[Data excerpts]
-------------------------

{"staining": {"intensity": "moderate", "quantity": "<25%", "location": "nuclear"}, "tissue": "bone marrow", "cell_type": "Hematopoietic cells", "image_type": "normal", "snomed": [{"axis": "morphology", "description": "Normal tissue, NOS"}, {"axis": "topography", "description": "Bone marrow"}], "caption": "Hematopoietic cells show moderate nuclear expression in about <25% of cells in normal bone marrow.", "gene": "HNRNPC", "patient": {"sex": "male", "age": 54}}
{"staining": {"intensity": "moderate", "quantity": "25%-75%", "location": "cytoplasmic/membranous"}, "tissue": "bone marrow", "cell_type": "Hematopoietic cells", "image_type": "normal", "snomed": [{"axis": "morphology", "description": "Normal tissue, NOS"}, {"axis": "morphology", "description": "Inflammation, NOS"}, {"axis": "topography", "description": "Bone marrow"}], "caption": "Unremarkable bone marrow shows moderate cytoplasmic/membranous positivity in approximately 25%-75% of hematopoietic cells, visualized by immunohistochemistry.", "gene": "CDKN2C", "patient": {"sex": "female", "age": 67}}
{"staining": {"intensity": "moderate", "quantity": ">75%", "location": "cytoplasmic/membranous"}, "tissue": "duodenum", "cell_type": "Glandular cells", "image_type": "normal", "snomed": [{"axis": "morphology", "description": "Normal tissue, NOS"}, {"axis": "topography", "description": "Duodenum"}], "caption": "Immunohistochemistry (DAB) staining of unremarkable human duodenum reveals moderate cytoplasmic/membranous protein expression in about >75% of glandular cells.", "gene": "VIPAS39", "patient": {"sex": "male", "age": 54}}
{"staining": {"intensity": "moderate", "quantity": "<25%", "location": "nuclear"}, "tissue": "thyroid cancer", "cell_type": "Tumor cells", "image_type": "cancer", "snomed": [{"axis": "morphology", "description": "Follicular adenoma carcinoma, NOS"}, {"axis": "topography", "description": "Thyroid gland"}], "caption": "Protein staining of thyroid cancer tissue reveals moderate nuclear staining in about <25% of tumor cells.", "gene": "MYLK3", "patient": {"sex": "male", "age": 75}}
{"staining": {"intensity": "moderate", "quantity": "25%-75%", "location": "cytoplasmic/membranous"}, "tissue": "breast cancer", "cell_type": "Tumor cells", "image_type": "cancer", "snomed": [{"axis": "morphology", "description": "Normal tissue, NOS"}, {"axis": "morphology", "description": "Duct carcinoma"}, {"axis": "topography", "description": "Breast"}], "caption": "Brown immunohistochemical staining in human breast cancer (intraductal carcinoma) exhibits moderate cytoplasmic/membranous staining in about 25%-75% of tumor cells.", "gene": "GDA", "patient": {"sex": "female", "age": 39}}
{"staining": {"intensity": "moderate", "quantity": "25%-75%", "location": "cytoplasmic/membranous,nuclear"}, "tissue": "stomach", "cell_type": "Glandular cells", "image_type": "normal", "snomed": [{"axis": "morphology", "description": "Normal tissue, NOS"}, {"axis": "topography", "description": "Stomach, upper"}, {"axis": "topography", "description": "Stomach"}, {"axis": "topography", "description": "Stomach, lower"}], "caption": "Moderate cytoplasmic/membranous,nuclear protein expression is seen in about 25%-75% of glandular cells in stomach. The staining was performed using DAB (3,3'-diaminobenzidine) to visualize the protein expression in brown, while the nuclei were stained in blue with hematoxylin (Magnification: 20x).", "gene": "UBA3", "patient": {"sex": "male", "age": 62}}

-------------------------

▶ Task prompt:
Print every line of the records above without a single difference.

▶ Task answer:
{"staining": {"intensity": "moderate", "quantity": "<25%", "location": "nuclear"}, "tissue": "bone marrow", "cell_type": "Hematopoietic cells", "image_type": "normal", "snomed": [{"axis": "morphology", "description": "Normal tissue, NOS"}, {"axis": "topography", "description": "Bone marrow"}], "caption": "Hematopoietic cells show moderate nuclear expression in about <25% of cells in normal bone marrow.", "gene": "HNRNPC", "patient": {"sex": "male", "age": 54}}
{"staining": {"intensity": "moderate", "quantity": "25%-75%", "location": "cytoplasmic/membranous"}, "tissue": "bone marrow", "cell_type": "Hematopoietic cells", "image_type": "normal", "snomed": [{"axis": "morphology", "description": "Normal tissue, NOS"}, {"axis": "morphology", "description": "Inflammation, NOS"}, {"axis": "topography", "description": "Bone marrow"}], "caption": "Unremarkable bone marrow shows moderate cytoplasmic/membranous positivity in approximately 25%-75% of hematopoietic cells, visualized by immunohistochemistry.", "gene": "CDKN2C", "patient": {"sex": "female", "age": 67}}
{"staining": {"intensity": "moderate", "quantity": ">75%", "location": "cytoplasmic/membranous"}, "tissue": "duodenum", "cell_type": "Glandular cells", "image_type": "normal", "snomed": [{"axis": "morphology", "description": "Normal tissue, NOS"}, {"axis": "topography", "description": "Duodenum"}], "caption": "Immunohistochemistry (DAB) staining of unremarkable human duodenum reveals moderate cytoplasmic/membranous protein expression in about >75% of glandular cells.", "gene": "VIPAS39", "patient": {"sex": "male", "age": 54}}
{"staining": {"intensity": "moderate", "quantity": "<25%", "location": "nuclear"}, "tissue": "thyroid cancer", "cell_type": "Tumor cells", "image_type": "cancer", "snomed": [{"axis": "morphology", "description": "Follicular adenoma carcinoma, NOS"}, {"axis": "topography", "description": "Thyroid gland"}], "caption": "Protein staining of thyroid cancer tissue reveals moderate nuclear staining in about <25% of tumor cells.", "gene": "MYLK3", "patient": {"sex": "male", "age": 75}}
{"staining": {"intensity": "moderate", "quantity": "25%-75%", "location": "cytoplasmic/membranous"}, "tissue": "breast cancer", "cell_type": "Tumor cells", "image_type": "cancer", "snomed": [{"axis": "morphology", "description": "Normal tissue, NOS"}, {"axis": "morphology", "description": "Duct carcinoma"}, {"axis": "topography", "description": "Breast"}], "caption": "Brown immunohistochemical staining in human breast cancer (intraductal carcinoma) exhibits moderate cytoplasmic/membranous staining in about 25%-75% of tumor cells.", "gene": "GDA", "patient": {"sex": "female", "age": 39}}
{"staining": {"intensity": "moderate", "quantity": "25%-75%", "location": "cytoplasmic/membranous,nuclear"}, "tissue": "stomach", "cell_type": "Glandular cells", "image_type": "normal", "snomed": [{"axis": "morphology", "description": "Normal tissue, NOS"}, {"axis": "topography", "description": "Stomach, upper"}, {"axis": "topography", "description": "Stomach"}, {"axis": "topography", "description": "Stomach, lower"}], "caption": "Moderate cytoplasmic/membranous,nuclear protein expression is seen in about 25%-75% of glandular cells in stomach. The staining was performed using DAB (3,3'-diaminobenzidine) to visualize the protein expression in brown, while the nuclei were stained in blue with hematoxylin (Magnification: 20x).", "gene": "UBA3", "patient": {"sex": "male", "age": 62}}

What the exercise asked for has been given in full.